Class MurmurHash3

java.lang.Object
org.tribuo.util.MurmurHash3

public final class MurmurHash3 extends Object
The MurmurHash3 algorithm was created by Austin Appleby and placed in the public domain. This java port was authored by Yonik Seeley and also placed into the public domain. The author hereby disclaims copyright to this source code.

This produces exactly the same hash values as the final C++ version of MurmurHash3 and is thus suitable for producing the same hash values across platforms.

The 32 bit x86 version of this hash should be the fastest variant for relatively short keys like ids. murmurhash3_x64_128 is a good choice for longer strings or if you need more than 32 bits of hash.

Note - The x86 and x64 versions do _not_ produce the same results, as the algorithms are optimized for their respective platforms.

See http://github.com/yonik/java_util for future updates to this file.

  • Nested Class Summary

    Nested Classes
    Modifier and Type
    Class
    Description
    static final class 
    128 bits of state
  • Constructor Summary

    Constructors
    Constructor
    Description
     
  • Method Summary

    Modifier and Type
    Method
    Description
    static final int
    fmix32(int h)
    32-bit mixing function.
    static final long
    fmix64(long k)
    64-bit mixing function.
    static final long
    getLongLittleEndian(byte[] buf, int offset)
    Gets a long from a byte buffer in little endian byte order.
    static void
    murmurhash3_x64_128(byte[] key, int offset, int len, int seed, MurmurHash3.LongPair out)
    Returns the MurmurHash3_x64_128 hash, placing the result in "out".
    static int
    murmurhash3_x86_32(byte[] data, int offset, int len, int seed)
    Returns the MurmurHash3_x86_32 hash.
    static int
    murmurhash3_x86_32(CharSequence data, int offset, int len, int seed)
    Returns the MurmurHash3_x86_32 hash of the UTF-8 bytes of the String without actually encoding the string to a temporary buffer.

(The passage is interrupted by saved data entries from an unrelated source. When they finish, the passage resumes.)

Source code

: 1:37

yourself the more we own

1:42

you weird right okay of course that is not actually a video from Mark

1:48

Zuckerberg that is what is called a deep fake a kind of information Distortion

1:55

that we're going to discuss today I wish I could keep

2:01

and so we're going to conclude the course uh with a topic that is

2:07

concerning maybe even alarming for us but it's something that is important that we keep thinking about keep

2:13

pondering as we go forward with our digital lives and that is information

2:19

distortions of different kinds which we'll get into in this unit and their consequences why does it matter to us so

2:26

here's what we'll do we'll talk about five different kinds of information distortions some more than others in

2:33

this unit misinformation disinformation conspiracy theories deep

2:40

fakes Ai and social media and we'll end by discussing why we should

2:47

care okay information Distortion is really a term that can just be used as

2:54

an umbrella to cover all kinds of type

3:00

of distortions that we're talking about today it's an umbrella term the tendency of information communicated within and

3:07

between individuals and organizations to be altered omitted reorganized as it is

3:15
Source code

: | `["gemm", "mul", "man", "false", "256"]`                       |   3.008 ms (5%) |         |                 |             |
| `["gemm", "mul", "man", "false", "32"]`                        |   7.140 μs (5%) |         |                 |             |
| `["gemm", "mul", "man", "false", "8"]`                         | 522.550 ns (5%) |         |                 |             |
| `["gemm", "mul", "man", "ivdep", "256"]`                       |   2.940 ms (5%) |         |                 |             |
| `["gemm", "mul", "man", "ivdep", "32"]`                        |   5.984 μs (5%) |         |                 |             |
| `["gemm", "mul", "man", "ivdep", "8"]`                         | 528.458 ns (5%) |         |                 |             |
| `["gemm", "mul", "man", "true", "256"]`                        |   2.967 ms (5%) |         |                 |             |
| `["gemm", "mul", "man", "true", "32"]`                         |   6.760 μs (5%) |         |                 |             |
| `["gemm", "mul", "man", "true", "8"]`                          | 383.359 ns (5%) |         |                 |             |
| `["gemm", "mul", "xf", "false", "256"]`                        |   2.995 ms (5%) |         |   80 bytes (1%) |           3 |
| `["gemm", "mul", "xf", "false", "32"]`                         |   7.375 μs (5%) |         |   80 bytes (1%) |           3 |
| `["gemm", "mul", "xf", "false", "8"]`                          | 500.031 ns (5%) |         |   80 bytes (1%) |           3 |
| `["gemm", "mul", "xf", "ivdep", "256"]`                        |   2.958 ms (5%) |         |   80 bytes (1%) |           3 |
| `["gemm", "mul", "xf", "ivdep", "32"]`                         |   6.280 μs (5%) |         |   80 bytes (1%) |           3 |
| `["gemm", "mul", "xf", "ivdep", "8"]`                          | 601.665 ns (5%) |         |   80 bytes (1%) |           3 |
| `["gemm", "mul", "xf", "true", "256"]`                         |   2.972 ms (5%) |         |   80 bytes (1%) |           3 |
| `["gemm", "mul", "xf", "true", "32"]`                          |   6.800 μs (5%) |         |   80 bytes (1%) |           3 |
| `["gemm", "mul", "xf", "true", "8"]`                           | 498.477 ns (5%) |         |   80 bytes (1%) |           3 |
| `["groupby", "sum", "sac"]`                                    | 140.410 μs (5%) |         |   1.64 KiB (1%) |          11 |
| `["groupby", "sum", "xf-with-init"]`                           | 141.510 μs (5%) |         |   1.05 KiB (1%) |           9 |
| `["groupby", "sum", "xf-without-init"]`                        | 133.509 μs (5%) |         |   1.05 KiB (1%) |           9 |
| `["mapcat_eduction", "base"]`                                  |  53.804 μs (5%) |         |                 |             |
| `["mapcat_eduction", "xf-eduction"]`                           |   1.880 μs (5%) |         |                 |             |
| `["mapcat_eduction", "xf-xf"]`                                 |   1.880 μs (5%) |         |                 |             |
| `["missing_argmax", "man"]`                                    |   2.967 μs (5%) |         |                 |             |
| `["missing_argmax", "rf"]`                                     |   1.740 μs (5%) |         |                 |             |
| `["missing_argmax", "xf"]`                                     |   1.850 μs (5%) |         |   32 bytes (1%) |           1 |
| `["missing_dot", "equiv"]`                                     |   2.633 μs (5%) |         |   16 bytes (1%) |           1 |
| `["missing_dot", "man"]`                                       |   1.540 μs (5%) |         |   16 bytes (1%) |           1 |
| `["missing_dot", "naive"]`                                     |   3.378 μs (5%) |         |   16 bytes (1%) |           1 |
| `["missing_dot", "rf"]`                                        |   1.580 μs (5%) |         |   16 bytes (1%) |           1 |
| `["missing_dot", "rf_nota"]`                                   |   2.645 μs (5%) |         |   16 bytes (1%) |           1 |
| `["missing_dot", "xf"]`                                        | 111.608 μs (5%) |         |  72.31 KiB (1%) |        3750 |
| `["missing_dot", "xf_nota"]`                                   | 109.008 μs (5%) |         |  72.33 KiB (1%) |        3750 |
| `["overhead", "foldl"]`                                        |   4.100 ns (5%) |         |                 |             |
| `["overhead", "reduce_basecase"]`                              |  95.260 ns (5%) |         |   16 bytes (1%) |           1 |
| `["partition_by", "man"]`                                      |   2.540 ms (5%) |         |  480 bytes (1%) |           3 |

    Methods inherited from class java.lang.Object

    clone, equals, finalize, getClass, hashCode, notify, notifyAll, toString, wait, wait, wait
  • Constructor Details

    • MurmurHash3

      public MurmurHash3()
  • Method Details

    • fmix32

      public static final int fmix32(int h)
      32-bit mixing function.
      Parameters:
      h - Value to mix.
      Returns:
      Mixed value.
    • fmix64

      public static final long fmix64(long k)
      64-bit mixing function.
      Parameters:
      k - Value to mix.
      Returns:
      Mixed value.
    • getLongLittleEndian

      public static final long getLongLittleEndian(byte[] buf, int offset)
      Gets a long from a byte buffer in little endian byte order.
      Parameters:
      buf - The buffer to operate on.
      offset - The current offset into the buffer.
      Returns:
      A long.
    • murmurhash3_x86_32

      public static int murmurhash3_x86_32(byte[] data, int offset, int len, int seed)
      Returns the MurmurHash3_x86_32 hash.
      Parameters:
      data - The data to hash.
      offset - The offset into the data.
      len - The length of the data to hash.
      seed - The initial seed of the hash.
      Returns:
      The murmurhash3_x86_32 hash.
    • murmurhash3_x86_32

      public static int murmurhash3_x86_32(CharSequence data, int offset, int len, int seed)
      Returns the MurmurHash3_x86_32 hash of the UTF-8 bytes of the String without actually encoding the string to a temporary buffer. This is more than 2x faster than hashing the result of String.getBytes().
      Parameters:
      data - The data to hash.
      offset - The offset into the data.
      len - The length of the data to hash.
      seed - The initial seed of the hash.
      Returns:
      The murmurhash3_x86_32 hash.
    • murmurhash3_x64_128

      public static void murmurhash3_x64_128(byte[] key, int offset, int len, int seed, MurmurHash3.LongPair out)
      Returns the MurmurHash3_x64_128 hash, placing the result in "out".
      Parameters:
      key - The data to hash.
      offset - The offset into the data.
      len - The length of the data to hash.
      seed - The initial state of the hash.
      out - The output value (as it's 128 bits).